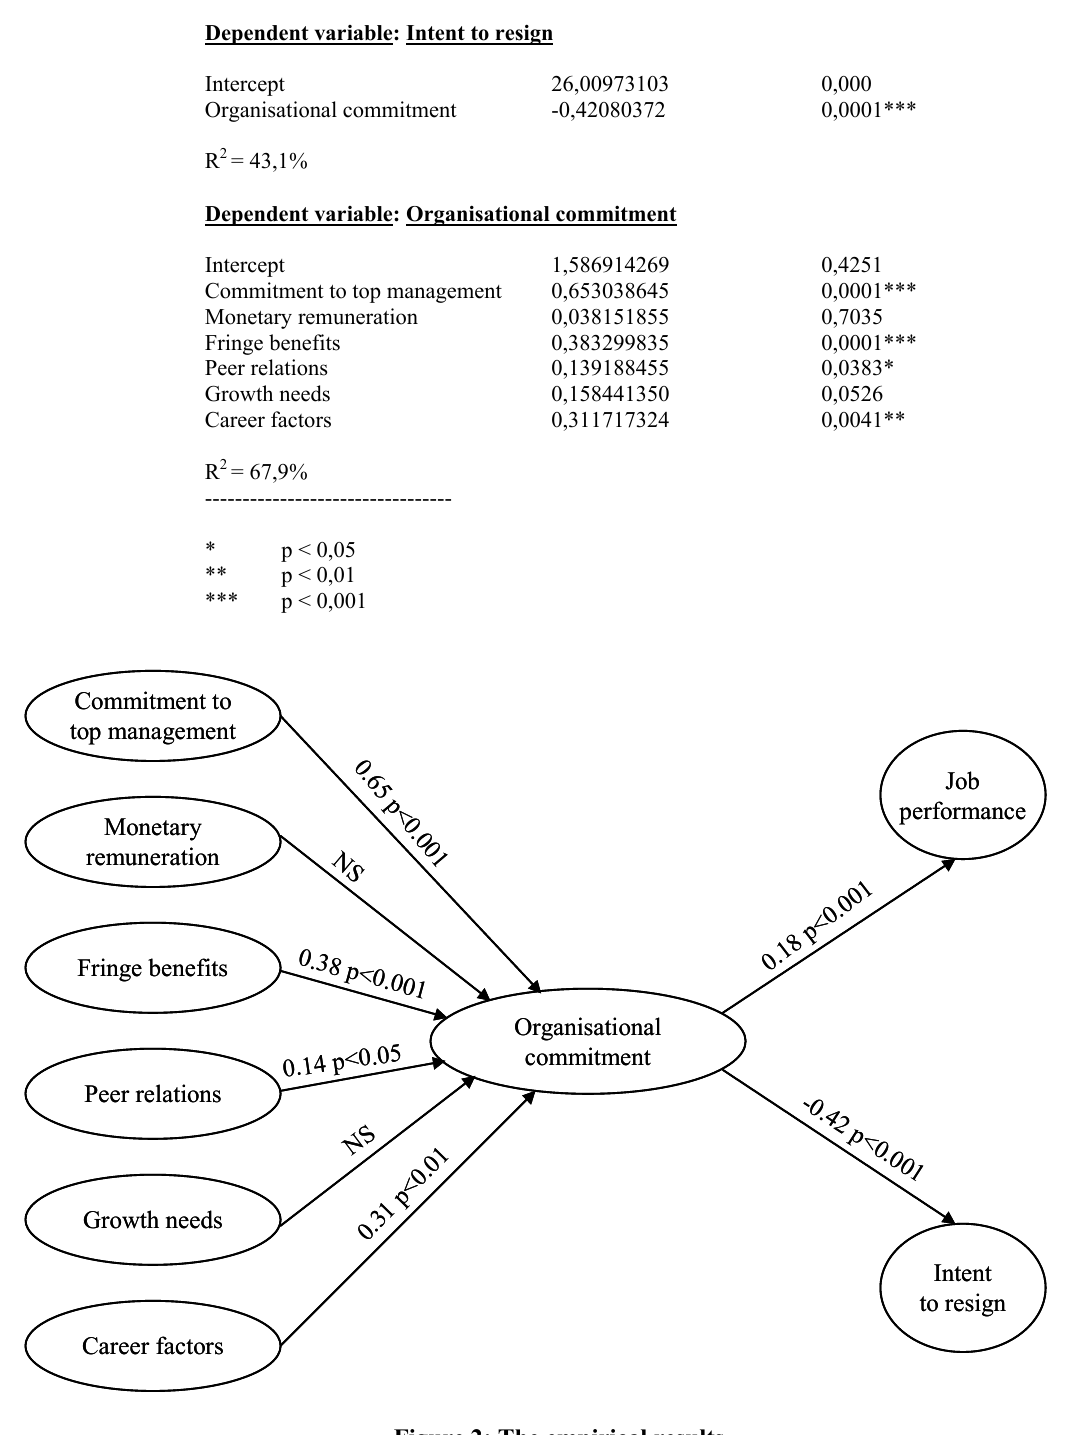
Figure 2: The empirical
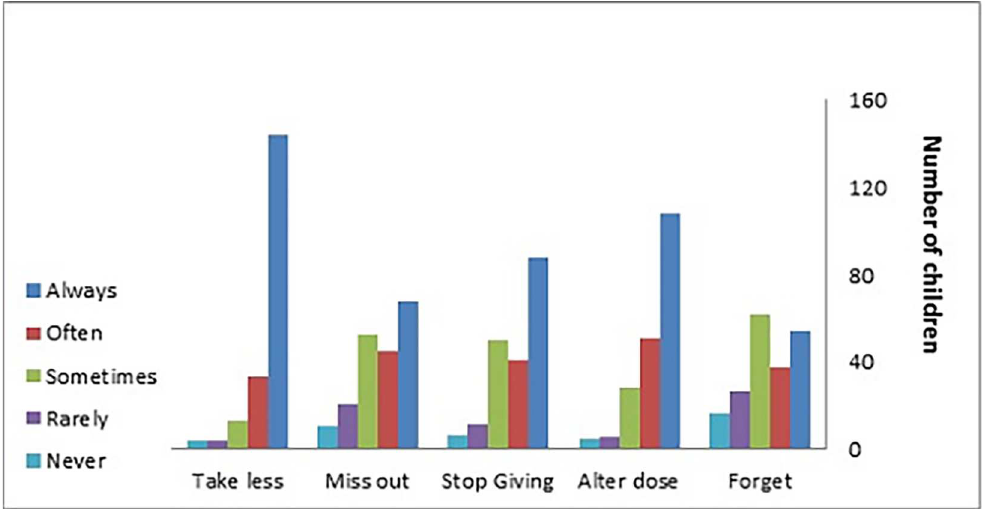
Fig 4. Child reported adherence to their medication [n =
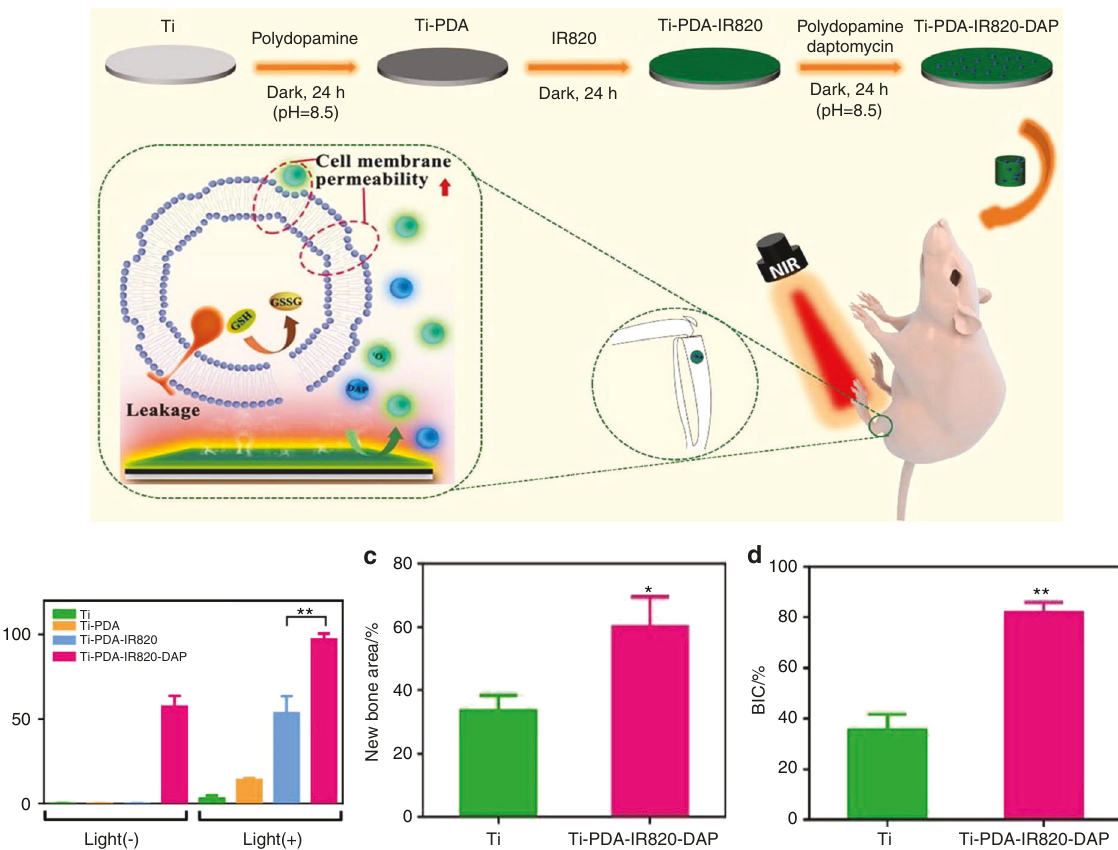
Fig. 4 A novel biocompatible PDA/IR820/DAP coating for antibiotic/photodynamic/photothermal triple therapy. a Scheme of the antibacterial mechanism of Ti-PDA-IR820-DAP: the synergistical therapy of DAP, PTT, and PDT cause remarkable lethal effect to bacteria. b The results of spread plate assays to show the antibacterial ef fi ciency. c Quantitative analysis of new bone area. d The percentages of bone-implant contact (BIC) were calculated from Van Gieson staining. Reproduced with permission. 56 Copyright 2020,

◇ ◇ ◇ ◇ ◇ ◇ ◇

→ Exercise
Give back each line above exactly, with pictures dropped.

→ Reply to the exercise
Figure 2: The empirical
Fig 4. Child reported adherence to their medication [n =
Fig. 4 A novel biocompatible PDA/IR820/DAP coating for antibiotic/photodynamic/photothermal triple therapy. a Scheme of the antibacterial mechanism of Ti-PDA-IR820-DAP: the synergistical therapy of DAP, PTT, and PDT cause remarkable lethal effect to bacteria. b The results of spread plate assays to show the antibacterial ef fi ciency. c Quantitative analysis of new bone area. d The percentages of bone-implant contact (BIC) were calculated from Van Gieson staining. Reproduced with permission. 56 Copyright 2020,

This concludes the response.